» ЗАДАНИЕ:
Выведите строки всех позиций в виде таблицы Markdown. В столбце «№» укажите порядковый номер строки, в столбце «Строка» приведите её текст. Пустые строки в таблицу не включайте.

» НАБОР ДАННЫХ:
%%
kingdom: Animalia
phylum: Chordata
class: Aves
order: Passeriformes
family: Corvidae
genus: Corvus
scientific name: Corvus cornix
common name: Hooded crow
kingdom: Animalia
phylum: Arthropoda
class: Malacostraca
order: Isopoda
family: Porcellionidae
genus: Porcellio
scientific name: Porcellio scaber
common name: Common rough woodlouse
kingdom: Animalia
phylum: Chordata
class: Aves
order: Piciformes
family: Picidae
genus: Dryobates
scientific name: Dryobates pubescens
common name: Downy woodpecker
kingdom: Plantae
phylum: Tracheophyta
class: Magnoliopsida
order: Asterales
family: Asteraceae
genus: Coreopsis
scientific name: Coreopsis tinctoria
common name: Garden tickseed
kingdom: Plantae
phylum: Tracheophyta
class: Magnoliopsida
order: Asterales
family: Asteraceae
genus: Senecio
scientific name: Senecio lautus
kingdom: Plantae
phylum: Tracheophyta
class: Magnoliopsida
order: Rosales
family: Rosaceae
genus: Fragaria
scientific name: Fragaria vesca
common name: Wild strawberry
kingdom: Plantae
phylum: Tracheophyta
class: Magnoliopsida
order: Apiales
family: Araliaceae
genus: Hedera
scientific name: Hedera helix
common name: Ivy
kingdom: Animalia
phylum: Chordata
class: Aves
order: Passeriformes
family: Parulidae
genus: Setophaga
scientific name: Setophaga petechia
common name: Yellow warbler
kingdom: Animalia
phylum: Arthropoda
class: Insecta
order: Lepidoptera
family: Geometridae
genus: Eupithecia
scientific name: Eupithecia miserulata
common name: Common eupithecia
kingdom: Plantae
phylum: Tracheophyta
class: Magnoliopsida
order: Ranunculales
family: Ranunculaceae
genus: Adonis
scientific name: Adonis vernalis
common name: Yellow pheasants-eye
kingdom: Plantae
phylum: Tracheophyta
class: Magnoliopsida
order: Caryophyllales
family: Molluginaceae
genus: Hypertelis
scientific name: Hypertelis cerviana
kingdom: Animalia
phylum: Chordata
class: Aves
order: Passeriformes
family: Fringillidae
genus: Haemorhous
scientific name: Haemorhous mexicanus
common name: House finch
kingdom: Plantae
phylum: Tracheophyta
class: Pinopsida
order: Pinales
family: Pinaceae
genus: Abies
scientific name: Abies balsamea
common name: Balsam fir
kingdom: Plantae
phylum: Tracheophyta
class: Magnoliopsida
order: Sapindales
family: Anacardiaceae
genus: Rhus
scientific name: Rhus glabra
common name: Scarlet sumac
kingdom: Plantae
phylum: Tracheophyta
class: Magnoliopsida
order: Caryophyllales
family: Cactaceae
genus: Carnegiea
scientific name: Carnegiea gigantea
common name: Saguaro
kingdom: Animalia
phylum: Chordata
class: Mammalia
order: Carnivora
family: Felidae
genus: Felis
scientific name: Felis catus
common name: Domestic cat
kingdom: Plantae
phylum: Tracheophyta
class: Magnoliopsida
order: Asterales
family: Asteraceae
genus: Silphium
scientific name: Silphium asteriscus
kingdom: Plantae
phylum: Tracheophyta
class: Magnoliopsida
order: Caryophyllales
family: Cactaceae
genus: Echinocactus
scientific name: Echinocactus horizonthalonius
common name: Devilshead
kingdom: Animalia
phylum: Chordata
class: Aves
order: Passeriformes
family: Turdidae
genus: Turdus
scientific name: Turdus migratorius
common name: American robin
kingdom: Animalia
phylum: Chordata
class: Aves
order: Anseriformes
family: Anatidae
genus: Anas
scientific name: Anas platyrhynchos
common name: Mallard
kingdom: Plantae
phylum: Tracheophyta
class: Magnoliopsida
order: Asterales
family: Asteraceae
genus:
%%
» ОТВЕТ:
| № | Строка |
|---|---|
| 1 | kingdom: Animalia |
| 2 | phylum: Chordata |
| 3 | class: Aves |
| 4 | order: Passeriformes |
| 5 | family: Corvidae |
| 6 | genus: Corvus |
| 7 | scientific name: Corvus cornix |
| 8 | common name: Hooded crow |
| 9 | kingdom: Animalia |
| 10 | phylum: Arthropoda |
| 11 | class: Malacostraca |
| 12 | order: Isopoda |
| 13 | family: Porcellionidae |
| 14 | genus: Porcellio |
| 15 | scientific name: Porcellio scaber |
| 16 | common name: Common rough woodlouse |
| 17 | kingdom: Animalia |
| 18 | phylum: Chordata |
| 19 | class: Aves |
| 20 | order: Piciformes |
| 21 | family: Picidae |
| 22 | genus: Dryobates |
| 23 | scientific name: Dryobates pubescens |
| 24 | common name: Downy woodpecker |
| 25 | kingdom: Plantae |
| 26 | phylum: Tracheophyta |
| 27 | class: Magnoliopsida |
| 28 | order: Asterales |
| 29 | family: Asteraceae |
| 30 | genus: Coreopsis |
| 31 | scientific name: Coreopsis tinctoria |
| 32 | common name: Garden tickseed |
| 33 | kingdom: Plantae |
| 34 | phylum: Tracheophyta |
| 35 | class: Magnoliopsida |
| 36 | order: Asterales |
| 37 | family: Asteraceae |
| 38 | genus: Senecio |
| 39 | scientific name: Senecio lautus |
| 40 | kingdom: Plantae |
| 41 | phylum: Tracheophyta |
| 42 | class: Magnoliopsida |
| 43 | order: Rosales |
| 44 | family: Rosaceae |
| 45 | genus: Fragaria |
| 46 | scientific name: Fragaria vesca |
| 47 | common name: Wild strawberry |
| 48 | kingdom: Plantae |
| 49 | phylum: Tracheophyta |
| 50 | class: Magnoliopsida |
| 51 | order: Apiales |
| 52 | family: Araliaceae |
| 53 | genus: Hedera |
| 54 | scientific name: Hedera helix |
| 55 | common name: Ivy |
| 56 | kingdom: Animalia |
| 57 | phylum: Chordata |
| 58 | class: Aves |
| 59 | order: Passeriformes |
| 60 | family: Parulidae |
| 61 | genus: Setophaga |
| 62 | scientific name: Setophaga petechia |
| 63 | common name: Yellow warbler |
| 64 | kingdom: Animalia |
| 65 | phylum: Arthropoda |
| 66 | class: Insecta |
| 67 | order: Lepidoptera |
| 68 | family: Geometridae |
| 69 | genus: Eupithecia |
| 70 | scientific name: Eupithecia miserulata |
| 71 | common name: Common eupithecia |
| 72 | kingdom: Plantae |
| 73 | phylum: Tracheophyta |
| 74 | class: Magnoliopsida |
| 75 | order: Ranunculales |
| 76 | family: Ranunculaceae |
| 77 | genus: Adonis |
| 78 | scientific name: Adonis vernalis |
| 79 | common name: Yellow pheasants-eye |
| 80 | kingdom: Plantae |
| 81 | phylum: Tracheophyta |
| 82 | class: Magnoliopsida |
| 83 | order: Caryophyllales |
| 84 | family: Molluginaceae |
| 85 | genus: Hypertelis |
| 86 | scientific name: Hypertelis cerviana |
| 87 | kingdom: Animalia |
| 88 | phylum: Chordata |
| 89 | class: Aves |
| 90 | order: Passeriformes |
| 91 | family: Fringillidae |
| 92 | genus: Haemorhous |
| 93 | scientific name: Haemorhous mexicanus |
| 94 | common name: House finch |
| 95 | kingdom: Plantae |
| 96 | phylum: Tracheophyta |
| 97 | class: Pinopsida |
| 98 | order: Pinales |
| 99 | family: Pinaceae |
| 100 | genus: Abies |
| 101 | scientific name: Abies balsamea |
| 102 | common name: Balsam fir |
| 103 | kingdom: Plantae |
| 104 | phylum: Tracheophyta |
| 105 | class: Magnoliopsida |
| 106 | order: Sapindales |
| 107 | family: Anacardiaceae |
| 108 | genus: Rhus |
| 109 | scientific name: Rhus glabra |
| 110 | common name: Scarlet sumac |
| 111 | kingdom: Plantae |
| 112 | phylum: Tracheophyta |
| 113 | class: Magnoliopsida |
| 114 | order: Caryophyllales |
| 115 | family: Cactaceae |
| 116 | genus: Carnegiea |
| 117 | scientific name: Carnegiea gigantea |
| 118 | common name: Saguaro |
| 119 | kingdom: Animalia |
| 120 | phylum: Chordata |
| 121 | class: Mammalia |
| 122 | order: Carnivora |
| 123 | family: Felidae |
| 124 | genus: Felis |
| 125 | scientific name: Felis catus |
| 126 | common name: Domestic cat |
| 127 | kingdom: Plantae |
| 128 | phylum: Tracheophyta |
| 129 | class: Magnoliopsida |
| 130 | order: Asterales |
| 131 | family: Asteraceae |
| 132 | genus: Silphium |
| 133 | scientific name: Silphium asteriscus |
| 134 | kingdom: Plantae |
| 135 | phylum: Tracheophyta |
| 136 | class: Magnoliopsida |
| 137 | order: Caryophyllales |
| 138 | family: Cactaceae |
| 139 | genus: Echinocactus |
| 140 | scientific name: Echinocactus horizonthalonius |
| 141 | common name: Devilshead |
| 142 | kingdom: Animalia |
| 143 | phylum: Chordata |
| 144 | class: Aves |
| 145 | order: Passeriformes |
| 146 | family: Turdidae |
| 147 | genus: Turdus |
| 148 | scientific name: Turdus migratorius |
| 149 | common name: American robin |
| 150 | kingdom: Animalia |
| 151 | phylum: Chordata |
| 152 | class: Aves |
| 153 | order: Anseriformes |
| 154 | family: Anatidae |
| 155 | genus: Anas |
| 156 | scientific name: Anas platyrhynchos |
| 157 | common name: Mallard |
| 158 | kingdom: Plantae |
| 159 | phylum: Tracheophyta |
| 160 | class: Magnoliopsida |
| 161 | order: Asterales |
| 162 | family: Asteraceae |
| 163 | genus: |